God has done all of this, and he continues doing all of this, so that his greatness will fill the earth. He will not rest until he has saved a people for his great name, a people from every tribe and tongue and nation. We call this God’s “mission” in the world, the work he’s determined to accomplish.
This mission is ultimately God’s, even as it’s designed to be worked out in and through God’s church. Everyone who follows Jesus as Lord is commanded to make disciples of Jesus. To be sure, our opportunities of service will vary. We all have our apportioned times and places vocations that are to be stewarded within the context of specific “stations” of our lives (e. g., family, singleness, church membership, citizenship, etc.).

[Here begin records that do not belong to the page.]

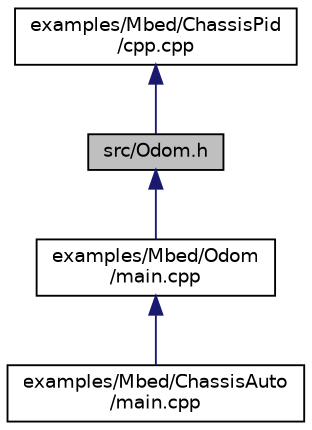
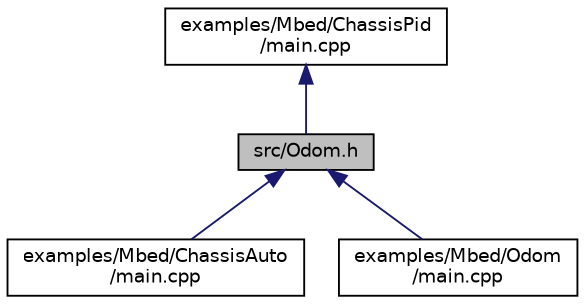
  digraph {
    node [color=black fillcolor=white fontname=Helvetica fontsize=10 shape=record style=filled]
    edge [color=midnightblue dir=back fontname=Helvetica fontsize=10 labelfontname=Helvetica labelfontsize=10 style=solid]
    n1 [fillcolor=grey75 fontcolor=black height=0.2 label="src/Odom.h" width=0.4]
    n2 [height=0.2 label="examples/Mbed/ChassisAuto\l/main.cpp" width=0.4]
    n3 [height=0.2 label="examples/Mbed/Odom\l/main.cpp" width=0.4]
-   n4 [height=0.2 label="examples/Mbed/ChassisPid\l/cpp.cpp" width=0.4]
-   n3 -> n2
+   n4 [height=0.2 label="examples/Mbed/ChassisPid\l/main.cpp" width=0.4]
+   n1 -> n2
    n1 -> n3
    n4 -> n1
  }
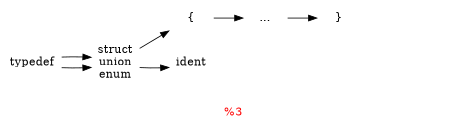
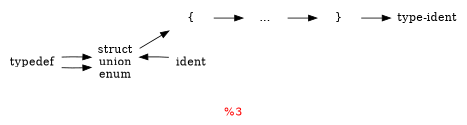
  digraph {
    fontcolor=red
    label="\G"
    rankdir=LR
    node [shape=plaintext]
    typedef
    "struct\nunion\nenum"
    "{"
    ident
    "..."
    "}"
+   "type-ident"
    typedef -> "struct\nunion\nenum"
    typedef -> "struct\nunion\nenum"
    "struct\nunion\nenum" -> "{"
-   "struct\nunion\nenum" -> ident
+   ident -> "struct\nunion\nenum"
    "{" -> "..."
    "..." -> "}"
+   "}" -> "type-ident"
  }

Though our specific situations may vary, the calling to be a disciple never does: “If anyone wishes to come after Me, he must deny himself, and take up his cross daily and follow Me” (Luk 9:23). After Jesus was raised from the dead, he charged his followers to join his mission by proclaiming the good news of the kingdom of God across land and sea to every people group on the earth. Every barrier that exists between humans is overcome in Christ; thus the gospel of Jesus destroys barriers of class, ethnicity, gender, religion, geopolitics, language, shame, and fear so that humans can be fully reconciled to God and to one another.
Regardless of the labels we use, let’s all determine afresh that we will follow our Lord and Savior to do our part in God’s mission. As we obey him, we will all cross barriers of some kind with the gospel. God will uproot some of us from where we are so that we can obey him by carrying the barrier-crossing gospel to where it is currently unknown. In conventional usage, though those who stay and those who go are both obedient in advancing the gospel, only the latter have been called “missionaries.” But both are necessary. Think about it: if the redemption accomplished by Jesus is so radically great that its effects are to authoritatively blow down the barriers to every nation of the world, then I should also certainly cross the street to share the gospel with the family in my neighborhood that is hard for me to love.
CONCLUSION
“Missionary” is simply an extra-biblical term that has linguistic roots in the idea of “being sent.” It has been coined to help label biblical concepts. The church must preserve and teach these biblical concepts. Whether that concept is the conventional idea of crossing cultural and linguistic barriers in order to make disciples of all people or the missional idea of all Christians making disciples wherever they are, we should not use labels in such a way that either of these biblical concepts disappear.
Instead, let’s follow Jesus faithfully and obediently. Let’s follow him in our homes, across our streets and to the poorest and most overlooked in our cities, to the most unreached and most difficult places in the uttermost parts of the earth.